Exercise brief:
Beneath this sentence is a set of records; write each of them out exactly.

Stored data entries:

* * * *

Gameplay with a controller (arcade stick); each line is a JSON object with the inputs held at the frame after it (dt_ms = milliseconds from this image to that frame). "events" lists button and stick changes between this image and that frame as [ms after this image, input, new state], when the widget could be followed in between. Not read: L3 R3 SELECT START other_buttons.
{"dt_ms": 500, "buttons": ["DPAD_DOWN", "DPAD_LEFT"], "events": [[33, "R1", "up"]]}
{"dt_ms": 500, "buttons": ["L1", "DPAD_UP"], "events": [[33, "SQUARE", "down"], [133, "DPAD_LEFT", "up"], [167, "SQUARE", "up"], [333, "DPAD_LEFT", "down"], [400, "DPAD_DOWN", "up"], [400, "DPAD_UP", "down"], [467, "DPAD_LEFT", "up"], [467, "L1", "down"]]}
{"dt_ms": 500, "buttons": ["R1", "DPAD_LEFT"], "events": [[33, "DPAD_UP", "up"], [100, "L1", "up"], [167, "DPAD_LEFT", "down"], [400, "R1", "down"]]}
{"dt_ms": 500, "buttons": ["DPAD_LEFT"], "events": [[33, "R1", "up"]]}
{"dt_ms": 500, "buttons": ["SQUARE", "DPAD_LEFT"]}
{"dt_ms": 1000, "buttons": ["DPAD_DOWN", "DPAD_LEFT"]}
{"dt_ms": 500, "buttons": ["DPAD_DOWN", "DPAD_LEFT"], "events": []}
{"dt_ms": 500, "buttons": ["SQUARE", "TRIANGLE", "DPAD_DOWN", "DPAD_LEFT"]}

* * * *

Answer to this problem:
Gameplay with a controller (arcade stick); each line is a JSON object with the inputs held at the frame after it (dt_ms = milliseconds from this image to that frame). "events" lists button and stick changes between this image and that frame as [ms after this image, input, new state], when the widget could be followed in between. Not read: L3 R3 SELECT START other_buttons.
{"dt_ms": 500, "buttons": ["DPAD_DOWN", "DPAD_LEFT"], "events": [[33, "R1", "up"]]}
{"dt_ms": 500, "buttons": ["L1", "DPAD_UP"], "events": [[33, "SQUARE", "down"], [133, "DPAD_LEFT", "up"], [167, "SQUARE", "up"], [333, "DPAD_LEFT", "down"], [400, "DPAD_DOWN", "up"], [400, "DPAD_UP", "down"], [467, "DPAD_LEFT", "up"], [467, "L1", "down"]]}
{"dt_ms": 500, "buttons": ["R1", "DPAD_LEFT"], "events": [[33, "DPAD_UP", "up"], [100, "L1", "up"], [167, "DPAD_LEFT", "down"], [400, "R1", "down"]]}
{"dt_ms": 500, "buttons": ["DPAD_LEFT"], "events": [[33, "R1", "up"]]}
{"dt_ms": 500, "buttons": ["SQUARE", "DPAD_LEFT"]}
{"dt_ms": 1000, "buttons": ["DPAD_DOWN", "DPAD_LEFT"]}
{"dt_ms": 500, "buttons": ["DPAD_DOWN", "DPAD_LEFT"], "events": []}
{"dt_ms": 500, "buttons": ["SQUARE", "TRIANGLE", "DPAD_DOWN", "DPAD_LEFT"]}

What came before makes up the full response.